Descendant de l’espale, s’engageant sur la coursie, Demirel Kaptan s’approche de l’homme couché, lui touche la poitrine de son bâton. Le galérien ouvre les yeux, relève la tête mais ne se met pas debout. Le capitaine et le galérien se toisent un instant dans un face à face de deux visages ravinés de fatigue. Le galérien est jeune. Avec ses cheveux rasés, sa barbe noire et les croûtes de sel qui tachent de plaques blanchâtres sa peau brune, avec ses joues creuses et ses yeux rouges, il a la mine pitoyable de celui qui a cessé de lutter. Son vêtement de toile pend sur un corps maigre qui s’abandonne à l’épuisement. Des amas de chiffons sans couleur entourent ses chevilles et ses mains. Le Demirel Kaptan ne l’obligea pas à se redresser ; il surveille seulement l’avance de la mort.

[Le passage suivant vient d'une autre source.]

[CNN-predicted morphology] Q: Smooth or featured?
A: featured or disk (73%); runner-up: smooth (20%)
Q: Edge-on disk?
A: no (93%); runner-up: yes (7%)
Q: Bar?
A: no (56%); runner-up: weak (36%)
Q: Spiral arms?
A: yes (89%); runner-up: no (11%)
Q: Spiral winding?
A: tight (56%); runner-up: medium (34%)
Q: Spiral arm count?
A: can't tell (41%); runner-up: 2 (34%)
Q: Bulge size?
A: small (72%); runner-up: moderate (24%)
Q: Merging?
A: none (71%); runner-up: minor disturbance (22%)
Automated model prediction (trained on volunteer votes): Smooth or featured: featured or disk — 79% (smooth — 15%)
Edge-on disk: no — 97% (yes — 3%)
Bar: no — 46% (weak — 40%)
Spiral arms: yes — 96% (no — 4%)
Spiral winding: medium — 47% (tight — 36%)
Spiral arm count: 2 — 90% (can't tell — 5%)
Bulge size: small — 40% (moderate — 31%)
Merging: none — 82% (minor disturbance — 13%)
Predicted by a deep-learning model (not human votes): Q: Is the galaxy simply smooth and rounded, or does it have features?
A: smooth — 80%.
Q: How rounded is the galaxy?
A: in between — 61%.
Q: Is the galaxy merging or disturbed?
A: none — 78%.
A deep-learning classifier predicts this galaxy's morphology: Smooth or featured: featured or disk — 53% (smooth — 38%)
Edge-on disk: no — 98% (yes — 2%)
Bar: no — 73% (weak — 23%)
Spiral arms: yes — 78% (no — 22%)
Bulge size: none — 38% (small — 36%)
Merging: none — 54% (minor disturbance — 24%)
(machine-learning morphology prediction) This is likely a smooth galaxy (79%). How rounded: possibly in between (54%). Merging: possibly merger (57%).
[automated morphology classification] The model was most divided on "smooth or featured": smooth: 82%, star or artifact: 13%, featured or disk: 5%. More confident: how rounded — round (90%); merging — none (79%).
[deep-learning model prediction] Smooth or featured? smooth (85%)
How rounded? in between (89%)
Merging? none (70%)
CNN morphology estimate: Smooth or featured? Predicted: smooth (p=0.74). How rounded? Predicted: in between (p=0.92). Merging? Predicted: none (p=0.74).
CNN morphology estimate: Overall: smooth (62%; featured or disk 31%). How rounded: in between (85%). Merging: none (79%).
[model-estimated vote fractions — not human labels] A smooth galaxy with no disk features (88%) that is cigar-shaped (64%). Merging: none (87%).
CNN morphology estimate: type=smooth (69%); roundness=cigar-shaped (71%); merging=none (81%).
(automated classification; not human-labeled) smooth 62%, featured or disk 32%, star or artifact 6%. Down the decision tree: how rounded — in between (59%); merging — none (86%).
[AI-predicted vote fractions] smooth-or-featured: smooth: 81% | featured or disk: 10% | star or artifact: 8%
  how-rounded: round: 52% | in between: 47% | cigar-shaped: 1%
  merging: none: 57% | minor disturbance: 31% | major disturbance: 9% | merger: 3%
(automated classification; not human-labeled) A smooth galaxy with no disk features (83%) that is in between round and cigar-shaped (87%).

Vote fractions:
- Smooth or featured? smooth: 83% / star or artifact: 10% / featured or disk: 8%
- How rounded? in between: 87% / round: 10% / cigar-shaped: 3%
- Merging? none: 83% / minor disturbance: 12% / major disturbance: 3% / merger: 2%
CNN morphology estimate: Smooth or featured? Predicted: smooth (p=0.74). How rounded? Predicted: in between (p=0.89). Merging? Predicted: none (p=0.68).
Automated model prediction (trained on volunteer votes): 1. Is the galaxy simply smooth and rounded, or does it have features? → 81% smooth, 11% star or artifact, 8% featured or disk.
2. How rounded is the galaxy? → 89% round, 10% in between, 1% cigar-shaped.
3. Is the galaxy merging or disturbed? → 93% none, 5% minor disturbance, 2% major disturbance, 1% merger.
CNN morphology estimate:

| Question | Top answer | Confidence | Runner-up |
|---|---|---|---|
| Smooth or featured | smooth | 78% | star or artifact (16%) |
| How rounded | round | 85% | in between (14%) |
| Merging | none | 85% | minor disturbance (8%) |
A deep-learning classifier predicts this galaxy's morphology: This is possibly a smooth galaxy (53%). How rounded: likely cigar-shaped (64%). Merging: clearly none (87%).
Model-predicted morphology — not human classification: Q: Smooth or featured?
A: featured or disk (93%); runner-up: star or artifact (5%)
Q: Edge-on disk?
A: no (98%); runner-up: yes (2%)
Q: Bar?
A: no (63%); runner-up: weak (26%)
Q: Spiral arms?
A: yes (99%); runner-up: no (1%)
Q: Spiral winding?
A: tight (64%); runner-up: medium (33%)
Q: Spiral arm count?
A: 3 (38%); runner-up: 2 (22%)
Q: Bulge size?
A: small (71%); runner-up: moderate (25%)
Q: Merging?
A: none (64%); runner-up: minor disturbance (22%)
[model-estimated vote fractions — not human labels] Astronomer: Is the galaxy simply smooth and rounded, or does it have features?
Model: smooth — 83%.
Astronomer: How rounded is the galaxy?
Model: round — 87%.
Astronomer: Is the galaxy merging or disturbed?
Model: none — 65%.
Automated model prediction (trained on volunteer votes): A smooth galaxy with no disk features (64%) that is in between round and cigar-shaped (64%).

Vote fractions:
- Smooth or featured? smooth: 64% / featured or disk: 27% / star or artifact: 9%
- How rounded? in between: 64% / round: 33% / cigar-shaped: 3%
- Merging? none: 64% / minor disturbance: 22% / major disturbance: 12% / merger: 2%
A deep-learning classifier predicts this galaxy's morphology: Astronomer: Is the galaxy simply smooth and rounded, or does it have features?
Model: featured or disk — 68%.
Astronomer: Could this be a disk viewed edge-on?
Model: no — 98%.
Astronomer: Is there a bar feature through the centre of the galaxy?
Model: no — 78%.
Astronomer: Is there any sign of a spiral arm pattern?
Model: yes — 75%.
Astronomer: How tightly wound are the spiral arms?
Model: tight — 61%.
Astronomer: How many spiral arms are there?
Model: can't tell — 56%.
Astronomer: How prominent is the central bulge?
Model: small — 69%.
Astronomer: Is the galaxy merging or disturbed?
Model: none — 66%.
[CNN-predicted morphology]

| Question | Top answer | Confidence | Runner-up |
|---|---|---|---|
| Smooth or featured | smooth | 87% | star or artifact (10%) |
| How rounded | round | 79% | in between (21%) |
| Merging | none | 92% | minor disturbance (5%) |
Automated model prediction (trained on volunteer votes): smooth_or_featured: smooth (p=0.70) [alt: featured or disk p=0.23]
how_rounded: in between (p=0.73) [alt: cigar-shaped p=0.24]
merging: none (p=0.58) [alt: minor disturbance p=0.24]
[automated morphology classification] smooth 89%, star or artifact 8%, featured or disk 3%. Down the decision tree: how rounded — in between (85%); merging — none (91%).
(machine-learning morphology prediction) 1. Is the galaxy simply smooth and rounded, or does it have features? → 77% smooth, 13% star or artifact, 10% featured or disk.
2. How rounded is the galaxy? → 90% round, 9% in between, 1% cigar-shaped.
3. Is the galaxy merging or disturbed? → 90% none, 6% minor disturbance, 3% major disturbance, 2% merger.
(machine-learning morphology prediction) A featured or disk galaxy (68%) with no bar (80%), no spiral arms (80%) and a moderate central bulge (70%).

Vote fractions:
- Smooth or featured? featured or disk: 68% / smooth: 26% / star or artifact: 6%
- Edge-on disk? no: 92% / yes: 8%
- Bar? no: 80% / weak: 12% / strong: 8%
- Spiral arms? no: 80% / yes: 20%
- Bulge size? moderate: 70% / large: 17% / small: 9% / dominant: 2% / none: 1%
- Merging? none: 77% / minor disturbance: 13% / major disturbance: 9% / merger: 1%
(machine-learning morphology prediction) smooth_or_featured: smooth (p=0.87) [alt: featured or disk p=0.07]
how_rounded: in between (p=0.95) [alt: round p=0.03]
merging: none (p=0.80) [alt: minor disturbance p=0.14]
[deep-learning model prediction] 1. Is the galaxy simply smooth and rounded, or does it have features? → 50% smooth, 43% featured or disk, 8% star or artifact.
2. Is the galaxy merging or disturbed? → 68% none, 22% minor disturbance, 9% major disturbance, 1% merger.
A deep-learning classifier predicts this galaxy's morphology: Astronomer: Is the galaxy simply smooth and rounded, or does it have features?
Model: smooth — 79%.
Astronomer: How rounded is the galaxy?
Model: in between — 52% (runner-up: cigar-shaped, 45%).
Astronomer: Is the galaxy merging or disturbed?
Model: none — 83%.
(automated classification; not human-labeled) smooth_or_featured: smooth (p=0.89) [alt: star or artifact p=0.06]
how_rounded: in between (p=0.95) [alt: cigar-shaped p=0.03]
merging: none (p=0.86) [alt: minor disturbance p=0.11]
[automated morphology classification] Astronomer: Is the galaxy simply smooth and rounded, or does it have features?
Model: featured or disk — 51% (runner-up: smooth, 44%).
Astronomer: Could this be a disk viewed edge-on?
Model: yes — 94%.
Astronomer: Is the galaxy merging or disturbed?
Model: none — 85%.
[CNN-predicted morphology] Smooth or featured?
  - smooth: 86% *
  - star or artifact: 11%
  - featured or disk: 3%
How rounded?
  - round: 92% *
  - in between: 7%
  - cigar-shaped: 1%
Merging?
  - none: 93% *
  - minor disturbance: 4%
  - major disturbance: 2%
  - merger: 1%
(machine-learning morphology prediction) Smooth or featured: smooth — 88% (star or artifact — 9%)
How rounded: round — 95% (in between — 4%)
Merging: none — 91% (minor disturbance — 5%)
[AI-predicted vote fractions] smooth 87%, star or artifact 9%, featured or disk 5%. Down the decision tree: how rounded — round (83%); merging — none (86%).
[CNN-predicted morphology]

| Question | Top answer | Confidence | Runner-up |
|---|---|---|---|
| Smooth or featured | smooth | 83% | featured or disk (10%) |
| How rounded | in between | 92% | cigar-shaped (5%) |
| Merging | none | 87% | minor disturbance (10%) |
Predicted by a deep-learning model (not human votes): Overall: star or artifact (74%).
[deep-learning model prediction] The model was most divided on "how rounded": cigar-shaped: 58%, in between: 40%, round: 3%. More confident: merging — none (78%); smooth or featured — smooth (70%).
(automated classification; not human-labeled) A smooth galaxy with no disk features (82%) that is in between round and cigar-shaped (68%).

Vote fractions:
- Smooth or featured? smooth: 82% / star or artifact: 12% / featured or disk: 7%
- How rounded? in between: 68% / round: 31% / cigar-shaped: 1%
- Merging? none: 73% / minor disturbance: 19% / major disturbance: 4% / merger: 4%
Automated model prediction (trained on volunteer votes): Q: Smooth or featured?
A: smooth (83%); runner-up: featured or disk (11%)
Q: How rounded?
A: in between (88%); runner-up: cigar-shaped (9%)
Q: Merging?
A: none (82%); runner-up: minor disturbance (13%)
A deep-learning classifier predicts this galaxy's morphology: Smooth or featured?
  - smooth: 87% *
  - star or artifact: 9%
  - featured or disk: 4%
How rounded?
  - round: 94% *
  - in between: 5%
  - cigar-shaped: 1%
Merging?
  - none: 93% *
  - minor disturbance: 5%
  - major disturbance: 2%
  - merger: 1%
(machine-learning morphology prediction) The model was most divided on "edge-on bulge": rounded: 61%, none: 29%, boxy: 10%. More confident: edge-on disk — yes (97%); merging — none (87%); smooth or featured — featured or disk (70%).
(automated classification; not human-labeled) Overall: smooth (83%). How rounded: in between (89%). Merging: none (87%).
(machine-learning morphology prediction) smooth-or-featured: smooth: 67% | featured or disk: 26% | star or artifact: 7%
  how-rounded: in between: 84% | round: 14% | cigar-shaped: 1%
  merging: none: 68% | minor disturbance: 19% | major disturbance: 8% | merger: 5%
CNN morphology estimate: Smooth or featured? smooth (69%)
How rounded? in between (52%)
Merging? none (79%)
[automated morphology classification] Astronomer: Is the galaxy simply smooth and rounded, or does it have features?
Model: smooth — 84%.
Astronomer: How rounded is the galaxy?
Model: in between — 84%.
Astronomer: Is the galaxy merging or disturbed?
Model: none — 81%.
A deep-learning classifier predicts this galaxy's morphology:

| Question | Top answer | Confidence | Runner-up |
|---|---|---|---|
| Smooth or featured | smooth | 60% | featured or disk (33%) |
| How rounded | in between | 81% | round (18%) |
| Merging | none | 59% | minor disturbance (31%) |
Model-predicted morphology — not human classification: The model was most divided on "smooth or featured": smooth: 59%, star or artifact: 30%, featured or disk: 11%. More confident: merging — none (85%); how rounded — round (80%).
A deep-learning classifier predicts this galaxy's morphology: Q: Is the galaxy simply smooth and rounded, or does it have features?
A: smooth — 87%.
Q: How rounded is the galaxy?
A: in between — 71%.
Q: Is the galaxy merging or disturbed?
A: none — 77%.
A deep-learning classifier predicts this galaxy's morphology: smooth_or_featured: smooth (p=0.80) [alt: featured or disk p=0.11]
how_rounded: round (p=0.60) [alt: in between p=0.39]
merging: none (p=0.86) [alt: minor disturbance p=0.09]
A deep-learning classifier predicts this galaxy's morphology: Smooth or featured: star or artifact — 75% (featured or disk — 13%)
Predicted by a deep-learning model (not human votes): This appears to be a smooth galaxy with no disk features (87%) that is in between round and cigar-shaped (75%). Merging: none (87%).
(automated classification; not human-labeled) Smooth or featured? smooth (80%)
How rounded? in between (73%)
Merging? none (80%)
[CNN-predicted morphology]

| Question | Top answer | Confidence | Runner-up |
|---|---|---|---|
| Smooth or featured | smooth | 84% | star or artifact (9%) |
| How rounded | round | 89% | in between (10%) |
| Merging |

- Pourquoi m’as-tu retenu, cette nuit ? dit-il en turc d’une voix brève.
- Sauver ta vie, répond le galérien dans un turc hésitant.
D’impatience, le Demirel kaptan frappe le plancher de son bâton.
- Pourquoi voulais-tu me sauver la vie ?
- Toi seul, sur cette fuste, sais nous ramener ici. En vérité, c’est moi que je sauvais. Nous.
- Toi… Tu ne résisteras pas à la prochaine expédition.
- C’est à voir. Je suis comme ton bateau. Réparations nécessaires. Dieu seul sait.
- Pourquoi voudrais-tu vivre, dans ton état ?
Le galérien fait un effort pour se redresser. Le Demirel kaptan le considère de haut avec le sourire cruel de ses dents blanches. Un éclair noir jaillit des prunelles sombres du galérien.
- La seule façon pour moi de te tuer un jour.
Dans un grand éclat de rire, le Demirel Kaptan s’en va vers l’avant du bateau.